В предвкушении веселой компании и шашлыка Андрей взбодрился. Он снова вышел на ровную тропинку и прибавил шагу. Воздух, льющийся между деревьями, поголубел, и, приглядевшись, Андрей увидел, что там, где должен был кончаться лес, колышутся освещенные солнцем заросли камыша. Навстречу ему уже хлынул изумрудный камышовый свет, а ветер наполнил уши легким шелестом. Он еще даже и сообразить не успел, что у их луга и в помине не могло быть никакого камыша, как вдруг увидел озеро.
Оно блестело перед его завороженным взглядом, пока он пытался уразуметь, где он и как попал сюда. Он точно знал, что в лесу за большим камнем никогда не было озера, а уж тем более такого безбрежного, как море. В Руха было только одно озеро, то самое, знаменитое, в приморском лесу, до которого нужно было топать семь километров. Другое же находилось к западу от Руха около Валмсе. Они когда-то ездили туда с отцом, но до него было уж точно километров тридцать. И тем не менее сейчас он стоял на берегу самого настоящего озера, и всего в получасе ходьбы от Далекого хутора. Сегодня лес во второй раз устроил ему такую шутку. Но тогда на луг вышла их компания во главе с отцом, быстро расставив все по своим местам и положив конец нелепому розыгрышу, а сейчас он был совершенно один у озера, к которому никто не мог выйти просто потому, что его здесь никогда не было. И пока Андрей смотрел на водную гладь, он опять подумал, что, может быть, и он – это не он. Теперь эта мысль уже не так поразила его, как тогда на лугу, как будто он уже успел немного привыкнуть к ней.

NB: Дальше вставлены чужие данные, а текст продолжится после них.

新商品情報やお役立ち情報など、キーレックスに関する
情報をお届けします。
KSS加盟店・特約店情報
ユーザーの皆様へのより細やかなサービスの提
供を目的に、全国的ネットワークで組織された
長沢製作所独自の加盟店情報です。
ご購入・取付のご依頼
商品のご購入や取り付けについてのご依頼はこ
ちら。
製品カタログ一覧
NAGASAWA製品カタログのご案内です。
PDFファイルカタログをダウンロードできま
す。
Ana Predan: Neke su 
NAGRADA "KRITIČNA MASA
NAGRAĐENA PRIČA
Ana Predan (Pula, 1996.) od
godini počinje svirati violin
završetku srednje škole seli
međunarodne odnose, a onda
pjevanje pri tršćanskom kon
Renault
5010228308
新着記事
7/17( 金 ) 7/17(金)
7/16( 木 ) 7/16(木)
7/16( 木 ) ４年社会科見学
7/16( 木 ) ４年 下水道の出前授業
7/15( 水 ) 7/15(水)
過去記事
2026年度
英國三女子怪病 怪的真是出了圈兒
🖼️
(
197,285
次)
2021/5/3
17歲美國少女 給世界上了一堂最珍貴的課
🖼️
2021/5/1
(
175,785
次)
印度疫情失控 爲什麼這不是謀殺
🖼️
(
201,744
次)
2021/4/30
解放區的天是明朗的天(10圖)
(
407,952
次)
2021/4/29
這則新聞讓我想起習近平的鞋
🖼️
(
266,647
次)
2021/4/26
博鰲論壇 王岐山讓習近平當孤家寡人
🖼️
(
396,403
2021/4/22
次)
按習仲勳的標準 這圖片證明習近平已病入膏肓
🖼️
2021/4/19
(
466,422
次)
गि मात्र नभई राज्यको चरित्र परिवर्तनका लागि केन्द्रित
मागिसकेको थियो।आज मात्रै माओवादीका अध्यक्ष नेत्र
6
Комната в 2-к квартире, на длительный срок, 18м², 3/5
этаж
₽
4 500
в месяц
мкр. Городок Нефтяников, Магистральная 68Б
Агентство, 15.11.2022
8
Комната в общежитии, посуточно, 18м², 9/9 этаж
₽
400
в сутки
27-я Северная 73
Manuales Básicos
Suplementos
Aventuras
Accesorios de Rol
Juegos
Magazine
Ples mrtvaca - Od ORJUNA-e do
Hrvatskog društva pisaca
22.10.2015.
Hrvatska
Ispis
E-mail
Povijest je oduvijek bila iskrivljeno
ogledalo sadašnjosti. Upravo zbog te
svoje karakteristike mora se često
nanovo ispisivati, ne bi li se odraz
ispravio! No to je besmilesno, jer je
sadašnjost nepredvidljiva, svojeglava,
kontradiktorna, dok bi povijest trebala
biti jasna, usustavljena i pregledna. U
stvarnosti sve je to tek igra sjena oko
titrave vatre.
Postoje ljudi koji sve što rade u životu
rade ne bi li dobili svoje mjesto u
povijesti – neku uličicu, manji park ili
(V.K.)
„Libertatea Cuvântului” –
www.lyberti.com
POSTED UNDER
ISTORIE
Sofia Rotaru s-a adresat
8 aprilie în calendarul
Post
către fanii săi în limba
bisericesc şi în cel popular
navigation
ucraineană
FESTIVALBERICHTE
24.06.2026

Ему даже стало весело, когда он представил себе, как ровно в эту же минуту он выходит на светлый луг с охапкой хвороста в руках и идет к отцу, а тот встречает его, как ни в чем не бывало и, сотрясая воздух своим зычным голосом, объявляет, что наконец-то он явился и что мать уже начала волноваться, и вообще давно пора разжигать костер, все проголодались как волки.
Из камышей с криком вылетела птица, и тут же за спиной у него раздались шум и топот.
– Эй ты, Таймо не видел? – по-эстонски закричал женский голос.
Андрей обернулся. К нему бежали две девушки с венками на голове.
– Чего рот разинул? Мы его уже битый час здесь ищем.
Теперь, когда они, запыхавшись, остановились перед ним, он узнал их. Ту, что спрашивала, звали Ану. Она была внучкой старой хозяйки со Спокойной улицы, где снимали знакомые москвичи и куда они с матерью накануне вечером ходили в гости. Другая была подружка Ану из города, которая жила у них летом. Он не знал, как ее звали, да и с Ану не всегда здоровался, поэтому очень удивился, что они обращаются к нему, как к старому приятелю. Он покачал головой, понятия не имея, кто такой этот Таймо.
– Ну вот, я же говорила, что он козел, – сказала городская и, посмотрев на Андрея, повторила. – Если увидишь, так ему и передай, что козел.
– А ты что здесь делаешь? – спросила Ану. – Ждешь, когда они в воду пойдут? Еще рано, придется потерпеть.